Bukti Karomah KH. Siradj Payaman Dapat Mengalahkan Penjajah Hanya dengan Bambu Runcing

 
Bukti Karomah KH. Siradj Payaman Dapat Mengalahkan Penjajah Hanya dengan Bambu Runcing

LADUNI.ID, Jakarta – Sebelum terjadi penyerangan Umum pada 1 Maret 1949, KH. Muhammad Siradj atau yang kerap disapa dengan panggilan KH. Siradj Payaman memerintah santrinya KH. Subkhi untuk mencari bambu sebanyak-banyaknya dan diruncingkan untuk menjadi senjata melawan Belanda.

Setelah bambu tersebut sudah terkumpul dan diruncingkan, KH. Sirajd kemudian membacakan doa ke bambu tersebut. Setelah dibacakan doa, para santri kemudian pergi berjihad melawan penjajah pada 1 Maret. Dan akhirnya, walaupun para santri hanya berbekal bambu runcing mereka memenangkan pertempuran dengan mengalahkan para tentara Belanda yang bersenjata lengkap.

Sebagai pimpinan perang, santri beliau, KH. Subkhi, berkat karomah KH. Sirajd juga dapat mendirikan Pondok Pesantren. Pondok tersebut diberi nama Pondok Pesantren Bambu Runcing, Parakan, Temanggung, Jawa Tengah yang masih berdiri kokoh dan eksis sampai sekarang. Selain itu, di Ambarawa berdiri kokoh sebuah monumen sebagai simbol agresi militer dengan nama Museum Palagan Ambarawa, Kabupaten Semarang, Jawa Tengah.

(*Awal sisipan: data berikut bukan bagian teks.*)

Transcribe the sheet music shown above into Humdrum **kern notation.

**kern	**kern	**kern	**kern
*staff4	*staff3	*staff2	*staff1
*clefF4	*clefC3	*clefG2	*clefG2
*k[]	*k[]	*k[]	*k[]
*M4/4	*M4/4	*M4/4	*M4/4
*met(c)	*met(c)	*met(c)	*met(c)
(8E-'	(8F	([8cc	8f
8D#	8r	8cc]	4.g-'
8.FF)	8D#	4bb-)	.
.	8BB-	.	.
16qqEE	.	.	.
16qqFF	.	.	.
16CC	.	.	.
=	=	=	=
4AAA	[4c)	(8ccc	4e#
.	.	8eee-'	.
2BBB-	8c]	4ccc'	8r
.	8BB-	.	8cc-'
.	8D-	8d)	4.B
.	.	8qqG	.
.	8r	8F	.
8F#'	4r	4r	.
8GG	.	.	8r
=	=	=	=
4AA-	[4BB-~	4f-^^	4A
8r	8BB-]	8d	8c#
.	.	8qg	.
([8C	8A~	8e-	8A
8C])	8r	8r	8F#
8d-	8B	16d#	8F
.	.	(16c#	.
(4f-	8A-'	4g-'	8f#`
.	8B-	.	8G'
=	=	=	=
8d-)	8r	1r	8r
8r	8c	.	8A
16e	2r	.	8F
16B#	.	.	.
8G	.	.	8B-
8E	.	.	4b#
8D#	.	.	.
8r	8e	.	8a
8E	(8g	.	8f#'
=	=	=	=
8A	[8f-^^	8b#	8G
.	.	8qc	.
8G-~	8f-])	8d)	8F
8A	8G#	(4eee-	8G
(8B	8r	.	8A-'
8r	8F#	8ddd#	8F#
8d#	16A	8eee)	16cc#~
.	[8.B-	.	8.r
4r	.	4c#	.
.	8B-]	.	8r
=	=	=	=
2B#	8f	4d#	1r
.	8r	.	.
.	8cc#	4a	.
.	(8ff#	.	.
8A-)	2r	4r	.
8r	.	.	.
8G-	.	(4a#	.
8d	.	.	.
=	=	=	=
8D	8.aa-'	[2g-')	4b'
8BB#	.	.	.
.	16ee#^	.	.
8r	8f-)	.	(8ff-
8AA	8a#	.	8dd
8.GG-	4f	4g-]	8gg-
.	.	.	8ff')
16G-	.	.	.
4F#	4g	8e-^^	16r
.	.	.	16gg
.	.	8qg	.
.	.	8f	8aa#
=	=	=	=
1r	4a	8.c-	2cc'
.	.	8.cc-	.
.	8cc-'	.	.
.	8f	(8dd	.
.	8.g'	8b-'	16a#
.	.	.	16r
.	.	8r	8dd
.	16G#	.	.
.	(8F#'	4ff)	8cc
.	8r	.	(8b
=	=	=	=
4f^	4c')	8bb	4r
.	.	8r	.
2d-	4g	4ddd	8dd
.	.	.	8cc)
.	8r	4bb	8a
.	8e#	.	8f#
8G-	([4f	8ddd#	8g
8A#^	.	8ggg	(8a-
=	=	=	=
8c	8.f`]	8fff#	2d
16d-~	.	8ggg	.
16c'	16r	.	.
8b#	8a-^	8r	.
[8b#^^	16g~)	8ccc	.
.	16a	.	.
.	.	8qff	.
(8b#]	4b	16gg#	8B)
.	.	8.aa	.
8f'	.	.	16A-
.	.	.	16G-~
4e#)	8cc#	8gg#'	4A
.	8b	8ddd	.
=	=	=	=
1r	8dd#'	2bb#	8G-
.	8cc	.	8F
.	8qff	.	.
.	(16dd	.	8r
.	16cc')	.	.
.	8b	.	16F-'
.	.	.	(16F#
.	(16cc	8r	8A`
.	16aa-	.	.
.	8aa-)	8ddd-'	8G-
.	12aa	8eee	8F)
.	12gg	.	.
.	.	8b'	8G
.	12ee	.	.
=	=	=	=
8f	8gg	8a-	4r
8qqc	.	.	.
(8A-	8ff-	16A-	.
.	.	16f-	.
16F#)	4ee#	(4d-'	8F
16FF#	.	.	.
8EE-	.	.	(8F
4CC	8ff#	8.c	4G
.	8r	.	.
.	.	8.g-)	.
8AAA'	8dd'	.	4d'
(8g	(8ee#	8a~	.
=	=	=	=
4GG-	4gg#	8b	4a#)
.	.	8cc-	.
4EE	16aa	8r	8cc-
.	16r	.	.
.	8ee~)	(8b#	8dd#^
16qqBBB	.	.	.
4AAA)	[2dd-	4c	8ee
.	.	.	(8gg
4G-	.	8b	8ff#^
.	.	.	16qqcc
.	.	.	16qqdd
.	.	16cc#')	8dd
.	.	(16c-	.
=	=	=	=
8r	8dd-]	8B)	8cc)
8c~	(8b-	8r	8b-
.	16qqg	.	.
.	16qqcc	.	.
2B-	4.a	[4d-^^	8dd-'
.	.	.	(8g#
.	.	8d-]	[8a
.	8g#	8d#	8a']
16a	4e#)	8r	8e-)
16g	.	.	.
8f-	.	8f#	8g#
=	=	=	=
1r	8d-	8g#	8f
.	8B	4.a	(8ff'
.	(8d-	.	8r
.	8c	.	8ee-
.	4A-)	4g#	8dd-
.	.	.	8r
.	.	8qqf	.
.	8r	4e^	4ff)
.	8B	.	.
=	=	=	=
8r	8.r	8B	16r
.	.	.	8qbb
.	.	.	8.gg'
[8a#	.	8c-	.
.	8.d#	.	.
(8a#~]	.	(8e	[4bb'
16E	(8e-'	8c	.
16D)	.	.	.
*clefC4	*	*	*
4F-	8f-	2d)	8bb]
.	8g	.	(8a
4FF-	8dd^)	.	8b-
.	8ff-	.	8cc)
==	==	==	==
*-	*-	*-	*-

Karomah KH. Sirajd yang lain adalah beliau dapat mencegah bencana letusan dan erupsi Gunung Merapi. Berkat karomahnya menghalau erupsi, beliau diberikan gelar kehormatan Romo Agung oleh Belanda.

Terlebih beliau juga diberi karomah dengan kebal terhadap senjata. Keampuhan kebal yang dimiliki beliau terbukti saat terjadi agresi militer Belanda pertama. Saat itu Masjid Agung Payaman diserang Belanda pada tahun 1948 dengan membabi buta. Belanda selalu mencari sosok KH. Sirajd yang dikenal sebagai pimpinan para santri pejuang.

Pencarian dilakukan mulai masjid sampai di beberapa kampung di Payaman, Magelang. Namun, hanya pohon-pohon sekitar yang terbakar karena penjajah tidak dapat membakar dan menembaki KH. Sirajd dan santri yang sedang berada di dalam Masjid Agung Payaman, Magelang.

Pada masa penjajahan juga, hanya KH. Sirajd yang diberikan kebebasan oleh Belanda untuk berdakwah ke berbagai daerah. Hal itu karena Belanda merasa segan dengan Karomah dan kesaktian yang dimiliki KH. Siraj.